More than 940 candidates will vie for 222 seats in the Nov. 19 vote, with only nine one-to-one contests, according to data from the Election Commission. Several constituencies will see five-cornered fights, with the urban seat of Batu in Kuala Lumpur is set for a contest between 10 contenders, the highest in the country.

A crowded field involving the three main coalitions, tens of parties and a record 108 independent candidates will add to the challenges posed by the influx of millions of young voters who are voting for the first time. There is little data on their loyalties, making it difficult to gauge if Prime Minister Ismail Sabri Yaakob’s United Malays National Organisation, a key member of the Barisan Nasional alliance, will garner more votes from the ethnic Malay majority.

“UMNO’s job has become a lot harder with the addition of younger voters who are not fixated on political parties,” said Ibrahim Suffian, co-founder of the Merdeka Center for Opinion Research. The emergence of new nationalist coalition Perikatan Nasional “is adding to UMNO’s problems as it is providing the same guarantee as UMNO — to protect Malay rights,” he said.

Perikatan Nasional could draw votes away from UMNO, and benefit Pakatan Harapan, the main opposition alliance led by 75-year-old Anwar Ibrahim, he said.

UMNO is seeking to strengthen its position following a run of successful local polls. It leads the Barisan Nasional coalition, which has governed as part of a fragile alliance since a political crisis erupted in 2020. BN is competing against multiracial Pakatan Harapan and Perikatan Nasional, led by former premier Muhyiddin Yassin.

The Pakatan Harapan coalition has pledged to slash living costs. It’s fielding the most number of candidates at 206, followed by Barisan Nasional at 178 and Perikatan Nasional at 149, according to the Election Commission.

Former Prime Minister Mahathir Mohamad, 97, is also in the fray, leading a separate coalition comprising pro-Malay parties that oppose UMNO. He faces a five-cornered fight to retain his Langkawi parliamentary seat.

Approval Ratings

While a national vote wasn’t due until September next year, UMNO leaders called an early election to capitalize on a fragmented opposition and redeem itself following a shock defeat in 2018 after roughly six decades in power. UMNO returned to the ruling bloc two years later after the collapse of Mahathir’s government.

Even so, UMNO is unlikely to get a strong parliamentary majority and its Barisan Nasional coalition will have to form alliances with other parties, analysts said. 

A survey by the Merdeka Center showed on Friday that voting inclination toward Barisan Nasional fell to 24% in October from 27% in September. Ismail’s approval rating dropped after he called the snap election, with voters indicating they want the government to address the rising cost of living worsened by a falling currency.

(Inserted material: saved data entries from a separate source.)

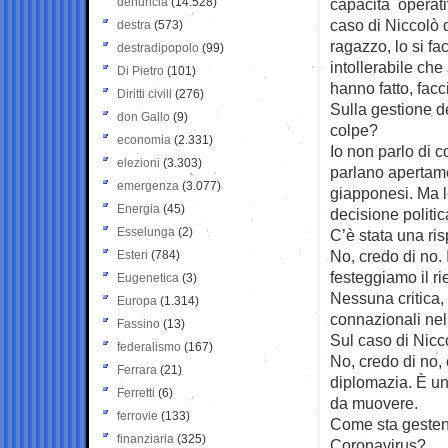
denuncia
(14.528)
capacità operati
caso di Niccolò
destra
(573)
ragazzo, lo si fa
destradipopolo
(99)
intollerabile che 
Di Pietro
(101)
hanno fatto, fac
Diritti civili
(276)
Sulla gestione d
don Gallo
(9)
colpe?
economia
(2.331)
Io non parlo di c
elezioni
(3.303)
parlano apertame
emergenza
(3.077)
giapponesi. Ma l
Energia
(45)
decisione politica
Esselunga
(2)
C’è stata una ri
No, credo di no. 
Esteri
(784)
festeggiamo il ri
Eugenetica
(3)
Nessuna critica, 
Europa
(1.314)
connazionali nel
Fassino
(13)
Sul caso di Nicco
federalismo
(167)
No, credo di no, è
Ferrara
(21)
diplomazia. È un
Ferretti
(6)
da muovere.
ferrovie
(133)
Come sta gestend
finanziaria
(325)
Coronavirus?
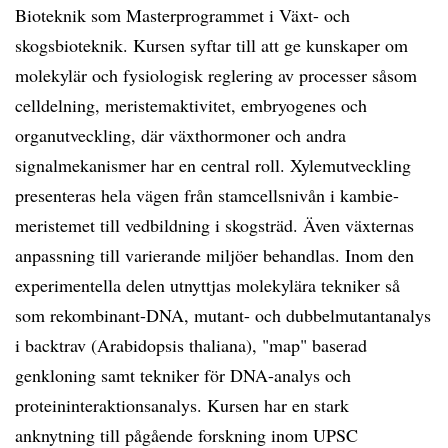
Bioteknik som Masterprogrammet i Växt- och
skogsbioteknik. Kursen syftar till att ge kunskaper om
molekylär och fysiologisk reglering av processer såsom
celldelning, meristemaktivitet, embryogenes och
organutveckling, där växthormoner och andra
signalmekanismer har en central roll. Xylemutveckling
presenteras hela vägen från stamcellsnivån i kambie-
meristemet till vedbildning i skogsträd. Även växternas
anpassning till varierande miljöer behandlas. Inom den
experimentella delen utnyttjas molekylära tekniker så
som rekombinant-DNA, mutant- och dubbelmutantanalys
i backtrav (Arabidopsis thaliana), "map" baserad
genkloning samt tekniker för DNA-analys och
proteininteraktionsanalys. Kursen har en stark
anknytning till pågående forskning inom UPSC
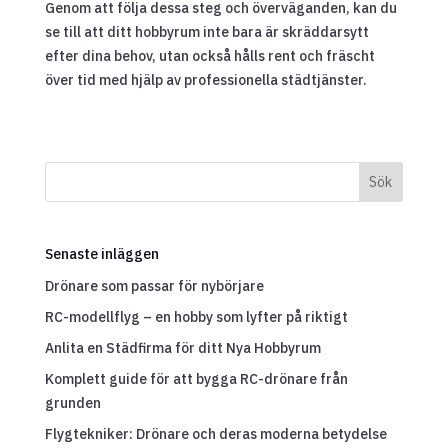
Genom att följa dessa steg och överväganden, kan du
se till att ditt hobbyrum inte bara är skräddarsytt
efter dina behov, utan också hålls rent och fräscht
över tid med hjälp av professionella städtjänster.
Sök
Senaste inläggen
Drönare som passar för nybörjare
RC-modellflyg – en hobby som lyfter på riktigt
Anlita en Städfirma för ditt Nya Hobbyrum
Komplett guide för att bygga RC-drönare från
grunden
Flygtekniker: Drönare och deras moderna betydelse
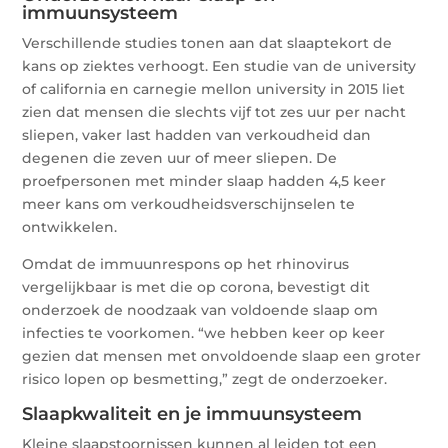
immuunsysteem
Verschillende studies tonen aan dat slaaptekort de
kans op ziektes verhoogt. Een studie van de university
of california en carnegie mellon university in 2015 liet
zien dat mensen die slechts vijf tot zes uur per nacht
sliepen, vaker last hadden van verkoudheid dan
degenen die zeven uur of meer sliepen. De
proefpersonen met minder slaap hadden 4,5 keer
meer kans om verkoudheidsverschijnselen te
ontwikkelen.
Omdat de immuunrespons op het rhinovirus
vergelijkbaar is met die op corona, bevestigt dit
onderzoek de noodzaak van voldoende slaap om
infecties te voorkomen. “we hebben keer op keer
gezien dat mensen met onvoldoende slaap een groter
risico lopen op besmetting,” zegt de onderzoeker.
Slaapkwaliteit en je immuunsysteem
Kleine slaapstoornissen kunnen al leiden tot een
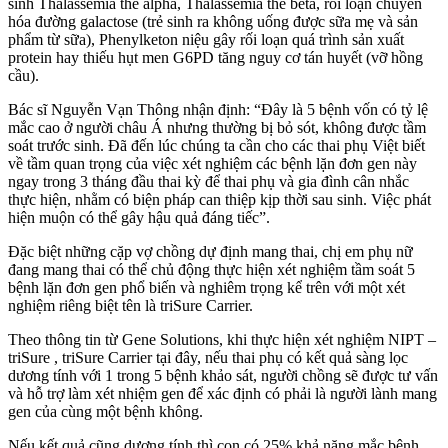
sinh Thalassemia thể alpha, Thalassemia thể beta, rối loạn chuyển
hóa đường galactose (trẻ sinh ra không uống được sữa mẹ và sản
phẩm từ sữa), Phenylketon niệu gây rối loạn quá trình sản xuất
protein hay thiếu hụt men G6PD tăng nguy cơ tán huyết (vỡ hồng
cầu).
Bác sĩ Nguyễn Vạn Thông nhận định: “Đây là 5 bệnh vốn có tỷ lệ
mắc cao ở người châu Á nhưng thường bị bỏ sót, không được tầm
soát trước sinh. Đã đến lúc chúng ta cần cho các thai phụ Việt biết
về tầm quan trọng của việc xét nghiệm các bệnh lặn đơn gen này
ngay trong 3 tháng đầu thai kỳ để thai phụ và gia đình cân nhắc
thực hiện, nhằm có biện pháp can thiệp kịp thời sau sinh. Việc phát
hiện muộn có thể gây hậu quả đáng tiếc”.
Đặc biệt những cặp vợ chồng dự định mang thai, chị em phụ nữ
đang mang thai có thể chủ động thực hiện xét nghiệm tầm soát 5
bệnh lặn đơn gen phổ biến và nghiêm trọng kể trên với một xét
nghiệm riêng biệt tên là triSure Carrier.
Theo thông tin từ Gene Solutions, khi thực hiện xét nghiệm NIPT –
triSure , triSure Carrier tại đây, nếu thai phụ có kết quả sàng lọc
dương tính với 1 trong 5 bệnh khảo sát, người chồng sẽ được tư vấn
và hỗ trợ làm xét nhiệm gen để xác định có phải là người lành mang
gen của cùng một bệnh không.
Nếu kết quả cũng dương tính thì con có 25% khả năng mắc bệnh.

Muhyiddin’s Perikatan Nasional saw voter preference rise to 13%, a gain of 4% over September, while Anwar’s grouping was little changed at 26%.

“At this point in time, with the lower-than-expected level of Malay voter support for BN, it is possible to imagine that no single coalition will attain a large enough plurality” to form a government on their own, according to the Merdeka Center.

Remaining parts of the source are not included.